= Beginning of Section =

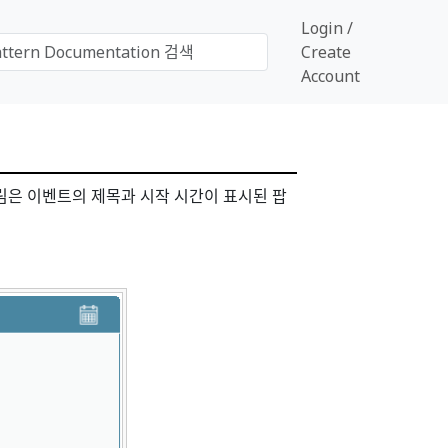
Login /
Create
Account
림은 이벤트의 제목과 시작 시간이 표시된 팝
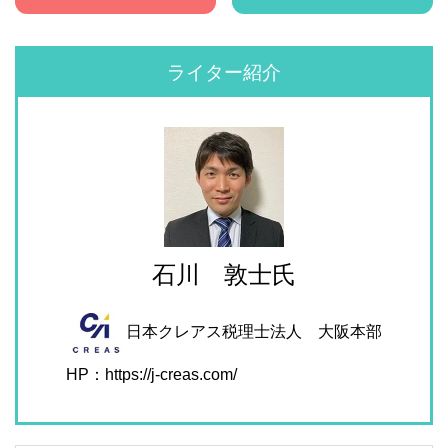
ライター紹介
石川 敦士氏
日本クレアス税理士法人 大阪本部
HP：https://j-creas.com/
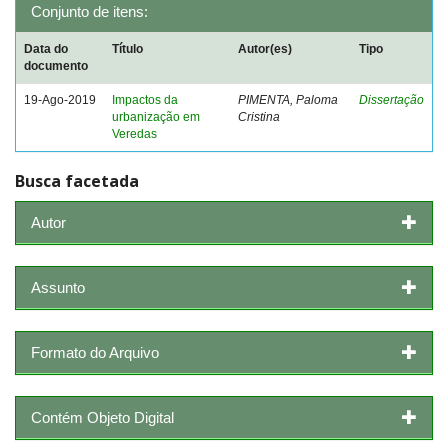
Conjunto de itens:
Data do
Título
Autor(es)
Tipo
documento
19-Ago-2019
Impactos da
PIMENTA, Paloma
Dissertação
urbanização em
Cristina
Veredas
Busca facetada
Autor
Assunto
Formato do Arquivo
Contém Objeto Digital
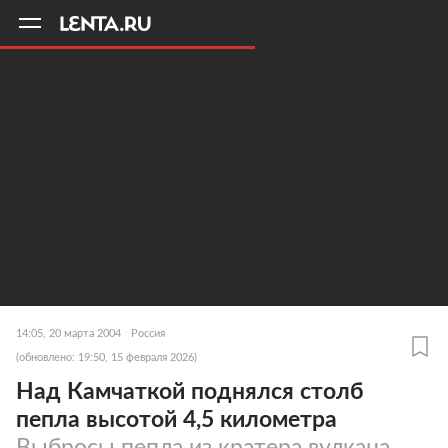
11
A
14:05, 20 марта 2004
Россия
(обновлено: 19:50, 15 февраля 2026)
Над Камчаткой поднялся столб
пепла высотой 4,5 километра
Выбросы пепла из кратера вулкана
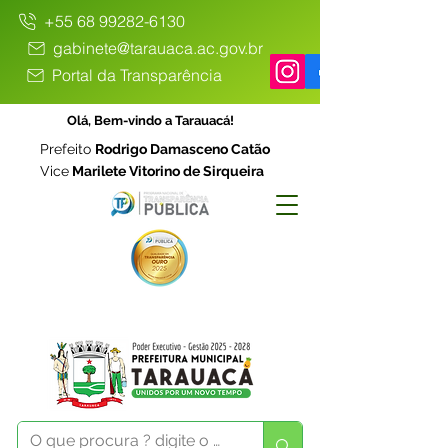
+55 68 99282-6130
gabinete@tarauaca.ac.gov.br
Portal da Transparência
Olá, Bem-vindo a Tarauacá!
Prefeito
Rodrigo Damasceno Catão
Vice
Marilete Vitorino de Sirqueira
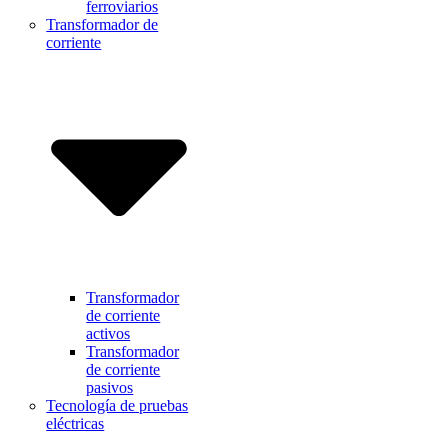
ferroviarios
Transformador de
corriente
Transformador
de corriente
activos
Transformador
de corriente
pasivos
Tecnología de pruebas
eléctricas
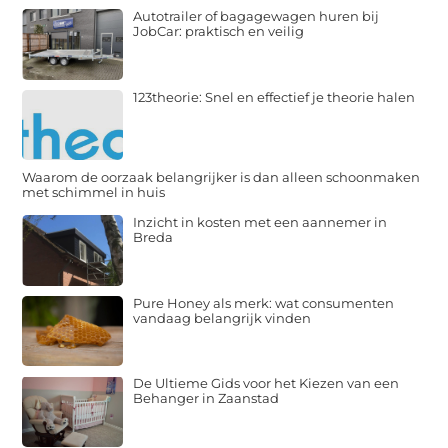
Autotrailer of bagagewagen huren bij
JobCar: praktisch en veilig
123theorie: Snel en effectief je theorie halen
Waarom de oorzaak belangrijker is dan alleen schoonmaken
met schimmel in huis
Inzicht in kosten met een aannemer in
Breda
Pure Honey als merk: wat consumenten
vandaag belangrijk vinden
De Ultieme Gids voor het Kiezen van een
Behanger in Zaanstad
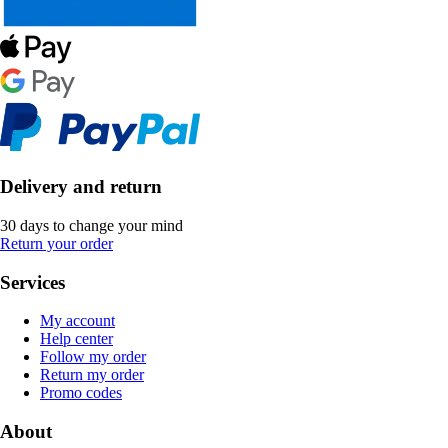
Delivery and return
30 days to change your mind
Return your order
Services
My account
Help center
Follow my order
Return my order
Promo codes
About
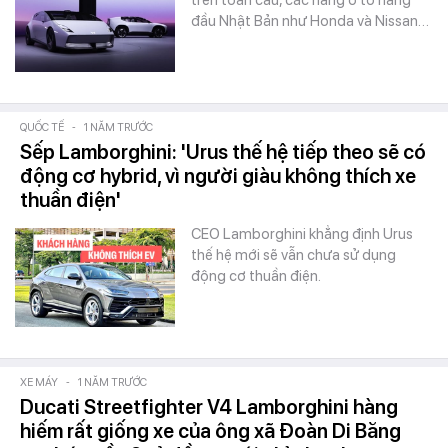
trên toàn cầu, các hãng ô tô hàng
đầu Nhật Bản như Honda và Nissan…
QUỐC TẾ
-
1 NĂM TRƯỚC
Sếp Lamborghini: 'Urus thế hệ tiếp theo sẽ có
động cơ hybrid, vì người giàu không thích xe
thuần điện'
CEO Lamborghini khẳng định Urus
thế hệ mới sẽ vẫn chưa sử dụng
động cơ thuần điện.
XE MÁY
-
1 NĂM TRƯỚC
Ducati Streetfighter V4 Lamborghini hàng
hiếm rất giống xe của ông xã Đoàn Di Băng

= End of Section =

* _TASK BRIEF_
Substitute "Convertidor" for every occurrence of "Transformador" in the text of all the records, reproducing everything else unchanged and omitting the pictures.

* _ANSWER TO THE PROBLEM_
Login /
Create
Account
림은 이벤트의 제목과 시작 시간이 표시된 팝
ライター紹介
石川 敦士氏
日本クレアス税理士法人 大阪本部
HP：https://j-creas.com/
Conjunto de itens:
Data do
Título
Autor(es)
Tipo
documento
19-Ago-2019
Impactos da
PIMENTA, Paloma
Dissertação
urbanização em
Cristina
Veredas
Busca facetada
Autor
Assunto
Formato do Arquivo
Contém Objeto Digital
11
A
14:05, 20 марта 2004
Россия
(обновлено: 19:50, 15 февраля 2026)
Над Камчаткой поднялся столб
пепла высотой 4,5 километра
Выбросы пепла из кратера вулкана
+55 68 99282-6130
gabinete@tarauaca.ac.gov.br
Portal da Transparência
Olá, Bem-vindo a Tarauacá!
Prefeito
Rodrigo Damasceno Catão
Vice
Marilete Vitorino de Sirqueira
ferroviarios
Convertidor de
corriente
Convertidor
de corriente
activos
Convertidor
de corriente
pasivos
Tecnología de pruebas
eléctricas
Autotrailer of bagagewagen huren bij
JobCar: praktisch en veilig
123theorie: Snel en effectief je theorie halen
Waarom de oorzaak belangrijker is dan alleen schoonmaken
met schimmel in huis
Inzicht in kosten met een aannemer in
Breda
Pure Honey als merk: wat consumenten
vandaag belangrijk vinden
De Ultieme Gids voor het Kiezen van een
Behanger in Zaanstad
Delivery and return
30 days to change your mind
Return your order
Services
My account
Help center
Follow my order
Return my order
Promo codes
About
trên toàn cầu, các hãng ô tô hàng
đầu Nhật Bản như Honda và Nissan…
QUỐC TẾ
-
1 NĂM TRƯỚC
Sếp Lamborghini: 'Urus thế hệ tiếp theo sẽ có
động cơ hybrid, vì người giàu không thích xe
thuần điện'
CEO Lamborghini khẳng định Urus
thế hệ mới sẽ vẫn chưa sử dụng
động cơ thuần điện.
XE MÁY
-
1 NĂM TRƯỚC
Ducati Streetfighter V4 Lamborghini hàng
hiếm rất giống xe của ông xã Đoàn Di Băng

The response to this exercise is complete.